Forty-eight patients were identified who had been treated with a repeat ILI. In all patients, a cytotoxic combination of melphalan and actinomycin D was used.
The median time between the 2 procedures was 11 months. The complete response (CR) rate after repeat ILI was 23%, compared with 31% after the initial ILI (P = .36). The overall response was 83%, compared with 75% after the first procedure (P = .32). The median duration of response was 11 months (10 months for patients with CR; P = .80), and median survival was 38 months. In those patients achieving a CR, the median survival was 68 months (P = .003).
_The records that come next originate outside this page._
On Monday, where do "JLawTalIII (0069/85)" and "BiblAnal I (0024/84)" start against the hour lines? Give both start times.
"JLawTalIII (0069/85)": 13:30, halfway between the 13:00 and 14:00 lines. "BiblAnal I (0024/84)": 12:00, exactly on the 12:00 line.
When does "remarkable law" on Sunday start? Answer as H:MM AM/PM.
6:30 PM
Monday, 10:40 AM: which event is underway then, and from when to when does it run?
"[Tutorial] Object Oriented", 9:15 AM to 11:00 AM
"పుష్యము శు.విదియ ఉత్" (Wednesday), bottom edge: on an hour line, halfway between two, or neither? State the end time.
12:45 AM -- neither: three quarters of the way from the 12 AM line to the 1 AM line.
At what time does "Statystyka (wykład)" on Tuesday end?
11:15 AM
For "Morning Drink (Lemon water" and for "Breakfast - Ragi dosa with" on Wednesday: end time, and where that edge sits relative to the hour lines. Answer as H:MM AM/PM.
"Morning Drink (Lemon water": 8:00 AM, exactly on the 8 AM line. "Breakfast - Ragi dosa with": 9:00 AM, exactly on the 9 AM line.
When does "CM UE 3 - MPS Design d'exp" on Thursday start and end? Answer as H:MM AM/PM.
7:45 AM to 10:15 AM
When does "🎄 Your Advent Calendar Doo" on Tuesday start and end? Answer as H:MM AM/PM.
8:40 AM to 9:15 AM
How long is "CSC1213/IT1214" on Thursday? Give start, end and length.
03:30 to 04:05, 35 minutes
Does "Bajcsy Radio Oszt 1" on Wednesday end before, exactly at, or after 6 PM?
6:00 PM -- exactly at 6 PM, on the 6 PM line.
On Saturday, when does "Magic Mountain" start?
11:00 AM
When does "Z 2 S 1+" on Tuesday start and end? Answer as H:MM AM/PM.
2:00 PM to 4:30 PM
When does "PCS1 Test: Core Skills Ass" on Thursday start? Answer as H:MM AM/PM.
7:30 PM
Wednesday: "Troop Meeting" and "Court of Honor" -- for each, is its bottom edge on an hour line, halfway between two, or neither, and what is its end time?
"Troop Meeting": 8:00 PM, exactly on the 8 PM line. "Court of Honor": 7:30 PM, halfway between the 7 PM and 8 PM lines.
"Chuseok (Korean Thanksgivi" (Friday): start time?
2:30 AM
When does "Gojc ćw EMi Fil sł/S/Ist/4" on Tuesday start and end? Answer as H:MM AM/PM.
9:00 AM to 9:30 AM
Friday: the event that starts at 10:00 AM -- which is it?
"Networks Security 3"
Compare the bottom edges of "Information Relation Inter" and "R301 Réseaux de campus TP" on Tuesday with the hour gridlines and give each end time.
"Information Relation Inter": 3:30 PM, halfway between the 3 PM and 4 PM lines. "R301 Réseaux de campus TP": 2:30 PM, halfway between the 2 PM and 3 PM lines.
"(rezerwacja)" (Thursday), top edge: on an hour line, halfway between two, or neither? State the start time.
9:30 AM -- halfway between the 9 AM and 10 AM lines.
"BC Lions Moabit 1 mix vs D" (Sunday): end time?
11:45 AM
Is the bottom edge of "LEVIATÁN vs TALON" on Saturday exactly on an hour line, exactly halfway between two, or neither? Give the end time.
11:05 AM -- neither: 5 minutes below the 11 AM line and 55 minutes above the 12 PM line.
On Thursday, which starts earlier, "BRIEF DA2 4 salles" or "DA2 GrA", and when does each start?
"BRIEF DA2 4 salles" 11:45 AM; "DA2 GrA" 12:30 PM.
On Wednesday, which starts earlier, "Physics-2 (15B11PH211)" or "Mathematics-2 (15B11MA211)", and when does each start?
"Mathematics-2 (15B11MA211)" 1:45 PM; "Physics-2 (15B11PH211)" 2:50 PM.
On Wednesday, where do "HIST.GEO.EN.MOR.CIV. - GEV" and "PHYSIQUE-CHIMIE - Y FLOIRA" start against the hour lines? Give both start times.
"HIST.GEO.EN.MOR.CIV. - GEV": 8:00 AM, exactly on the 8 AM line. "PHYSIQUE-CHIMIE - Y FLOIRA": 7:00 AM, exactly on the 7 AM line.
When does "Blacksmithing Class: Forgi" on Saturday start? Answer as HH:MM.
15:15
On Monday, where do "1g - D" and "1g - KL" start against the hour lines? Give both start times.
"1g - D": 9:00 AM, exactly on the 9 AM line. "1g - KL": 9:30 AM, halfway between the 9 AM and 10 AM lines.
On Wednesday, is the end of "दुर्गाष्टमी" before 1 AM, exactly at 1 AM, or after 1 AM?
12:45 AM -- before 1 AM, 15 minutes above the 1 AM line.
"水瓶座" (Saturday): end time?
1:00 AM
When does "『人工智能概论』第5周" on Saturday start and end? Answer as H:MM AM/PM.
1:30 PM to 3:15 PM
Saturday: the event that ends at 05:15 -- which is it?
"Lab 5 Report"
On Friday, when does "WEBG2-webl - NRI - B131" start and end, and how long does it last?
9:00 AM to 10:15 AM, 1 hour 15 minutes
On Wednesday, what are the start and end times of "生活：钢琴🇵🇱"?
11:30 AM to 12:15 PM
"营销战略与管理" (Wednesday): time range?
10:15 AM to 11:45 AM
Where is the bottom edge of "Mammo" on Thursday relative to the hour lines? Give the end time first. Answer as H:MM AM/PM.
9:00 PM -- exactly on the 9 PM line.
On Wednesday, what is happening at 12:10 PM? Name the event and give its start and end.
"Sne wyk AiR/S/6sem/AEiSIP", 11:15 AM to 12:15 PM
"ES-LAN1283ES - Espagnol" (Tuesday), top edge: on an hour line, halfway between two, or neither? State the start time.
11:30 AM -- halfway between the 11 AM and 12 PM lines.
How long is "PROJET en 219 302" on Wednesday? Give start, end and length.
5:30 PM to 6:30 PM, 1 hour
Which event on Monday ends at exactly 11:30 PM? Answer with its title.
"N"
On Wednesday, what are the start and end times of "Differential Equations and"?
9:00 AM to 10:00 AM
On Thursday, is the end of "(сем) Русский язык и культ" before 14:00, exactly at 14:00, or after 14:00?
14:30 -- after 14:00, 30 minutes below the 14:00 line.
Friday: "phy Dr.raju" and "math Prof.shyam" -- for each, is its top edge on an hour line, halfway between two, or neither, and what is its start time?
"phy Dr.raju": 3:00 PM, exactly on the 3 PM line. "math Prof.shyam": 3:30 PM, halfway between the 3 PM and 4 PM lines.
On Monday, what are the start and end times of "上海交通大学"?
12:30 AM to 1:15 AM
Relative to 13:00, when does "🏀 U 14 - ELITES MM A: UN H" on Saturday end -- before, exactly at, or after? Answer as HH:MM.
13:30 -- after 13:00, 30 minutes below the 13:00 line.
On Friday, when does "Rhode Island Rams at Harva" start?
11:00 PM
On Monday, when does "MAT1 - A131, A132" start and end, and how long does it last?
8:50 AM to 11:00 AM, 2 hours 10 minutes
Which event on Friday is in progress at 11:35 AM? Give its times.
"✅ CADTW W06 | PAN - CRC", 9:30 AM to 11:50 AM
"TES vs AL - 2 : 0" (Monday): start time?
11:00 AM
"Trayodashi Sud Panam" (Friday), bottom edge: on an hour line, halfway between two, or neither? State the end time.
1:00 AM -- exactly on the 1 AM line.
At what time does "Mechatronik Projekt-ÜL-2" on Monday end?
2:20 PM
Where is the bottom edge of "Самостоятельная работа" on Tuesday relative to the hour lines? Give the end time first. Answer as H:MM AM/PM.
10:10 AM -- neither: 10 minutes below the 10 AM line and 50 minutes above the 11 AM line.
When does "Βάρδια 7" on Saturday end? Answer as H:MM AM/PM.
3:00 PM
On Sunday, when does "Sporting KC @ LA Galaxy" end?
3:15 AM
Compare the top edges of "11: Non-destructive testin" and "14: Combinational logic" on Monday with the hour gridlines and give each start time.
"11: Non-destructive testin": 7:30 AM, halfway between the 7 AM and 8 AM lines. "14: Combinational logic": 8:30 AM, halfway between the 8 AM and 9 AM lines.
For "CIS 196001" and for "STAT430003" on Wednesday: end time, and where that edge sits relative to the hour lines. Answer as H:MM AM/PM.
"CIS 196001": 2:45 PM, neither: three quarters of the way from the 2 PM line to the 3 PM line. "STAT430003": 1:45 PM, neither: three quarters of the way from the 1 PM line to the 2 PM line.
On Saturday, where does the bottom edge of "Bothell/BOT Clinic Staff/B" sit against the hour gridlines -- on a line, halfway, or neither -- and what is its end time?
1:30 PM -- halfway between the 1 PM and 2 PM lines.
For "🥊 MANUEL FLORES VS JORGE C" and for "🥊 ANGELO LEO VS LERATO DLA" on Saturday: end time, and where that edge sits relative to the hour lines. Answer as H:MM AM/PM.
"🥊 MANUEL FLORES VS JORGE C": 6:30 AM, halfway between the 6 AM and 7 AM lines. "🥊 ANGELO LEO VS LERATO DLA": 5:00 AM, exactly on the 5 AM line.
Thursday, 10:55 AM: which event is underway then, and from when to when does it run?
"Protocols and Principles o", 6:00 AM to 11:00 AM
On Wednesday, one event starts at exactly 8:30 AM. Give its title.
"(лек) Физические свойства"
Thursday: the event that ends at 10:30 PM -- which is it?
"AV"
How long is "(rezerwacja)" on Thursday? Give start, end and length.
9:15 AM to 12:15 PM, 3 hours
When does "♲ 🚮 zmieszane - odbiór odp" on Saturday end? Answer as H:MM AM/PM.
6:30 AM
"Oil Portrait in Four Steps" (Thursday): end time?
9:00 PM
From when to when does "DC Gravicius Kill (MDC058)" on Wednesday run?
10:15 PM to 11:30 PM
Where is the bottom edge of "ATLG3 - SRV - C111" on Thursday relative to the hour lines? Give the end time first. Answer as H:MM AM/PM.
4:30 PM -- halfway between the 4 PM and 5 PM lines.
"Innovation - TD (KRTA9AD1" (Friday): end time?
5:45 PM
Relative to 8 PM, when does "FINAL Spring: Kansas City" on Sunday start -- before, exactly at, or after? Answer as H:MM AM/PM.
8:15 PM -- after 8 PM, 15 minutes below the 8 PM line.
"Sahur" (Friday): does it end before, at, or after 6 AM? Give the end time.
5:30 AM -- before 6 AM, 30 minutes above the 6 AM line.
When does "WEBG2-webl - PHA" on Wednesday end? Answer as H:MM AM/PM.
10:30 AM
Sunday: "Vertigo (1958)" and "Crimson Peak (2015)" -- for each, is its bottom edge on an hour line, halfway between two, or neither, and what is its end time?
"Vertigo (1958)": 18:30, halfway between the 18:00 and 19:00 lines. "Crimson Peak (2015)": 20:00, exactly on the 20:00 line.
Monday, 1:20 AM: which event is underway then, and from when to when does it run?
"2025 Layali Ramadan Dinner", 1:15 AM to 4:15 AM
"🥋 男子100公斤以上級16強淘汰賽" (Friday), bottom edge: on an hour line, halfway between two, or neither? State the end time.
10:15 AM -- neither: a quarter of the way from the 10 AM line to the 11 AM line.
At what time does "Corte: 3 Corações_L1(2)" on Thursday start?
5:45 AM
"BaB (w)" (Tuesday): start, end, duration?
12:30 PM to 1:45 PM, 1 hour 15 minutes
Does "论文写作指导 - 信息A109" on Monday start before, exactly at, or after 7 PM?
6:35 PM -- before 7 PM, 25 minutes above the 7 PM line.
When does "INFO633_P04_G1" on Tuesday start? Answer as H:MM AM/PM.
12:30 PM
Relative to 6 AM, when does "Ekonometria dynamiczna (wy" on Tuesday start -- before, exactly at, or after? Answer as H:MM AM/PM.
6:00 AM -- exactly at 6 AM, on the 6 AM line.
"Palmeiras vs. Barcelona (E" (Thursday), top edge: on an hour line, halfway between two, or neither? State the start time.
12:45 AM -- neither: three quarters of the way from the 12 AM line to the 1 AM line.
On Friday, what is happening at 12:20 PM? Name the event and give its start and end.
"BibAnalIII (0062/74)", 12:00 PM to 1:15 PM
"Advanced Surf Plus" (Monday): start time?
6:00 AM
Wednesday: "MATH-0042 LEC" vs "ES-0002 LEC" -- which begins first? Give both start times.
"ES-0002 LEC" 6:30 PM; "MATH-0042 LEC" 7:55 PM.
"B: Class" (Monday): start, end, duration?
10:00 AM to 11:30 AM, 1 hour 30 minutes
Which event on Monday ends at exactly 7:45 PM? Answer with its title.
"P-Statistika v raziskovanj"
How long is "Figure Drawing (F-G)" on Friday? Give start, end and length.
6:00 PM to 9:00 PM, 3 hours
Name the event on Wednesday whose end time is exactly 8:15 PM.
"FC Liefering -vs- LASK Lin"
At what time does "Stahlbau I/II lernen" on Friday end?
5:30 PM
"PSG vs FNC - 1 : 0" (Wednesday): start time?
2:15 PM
Toxicity after repeat ILI was increased, with 20 patients experiencing Wieberdink grade III limb toxicity (considerable erythema and edema with blistering) and 5 patients experiencing grade IV toxicity (threatened or actual compartment syndrome), whereas after the initial ILI these toxicity grades occurred in 14 patients and 1 patient, respectively (P = .03). No patient experienced grade V toxicity (requiring amputation).
Repeat ILI is an attractive treatment option to achieve limb salvage in patients with inoperable recurrent or progressive melanoma after a previous ILI. It can be associated with significant short-term regional toxicity, but is well tolerated by most patients, with satisfactory response rates. Cancer 2009. © 2009 American Cancer Society.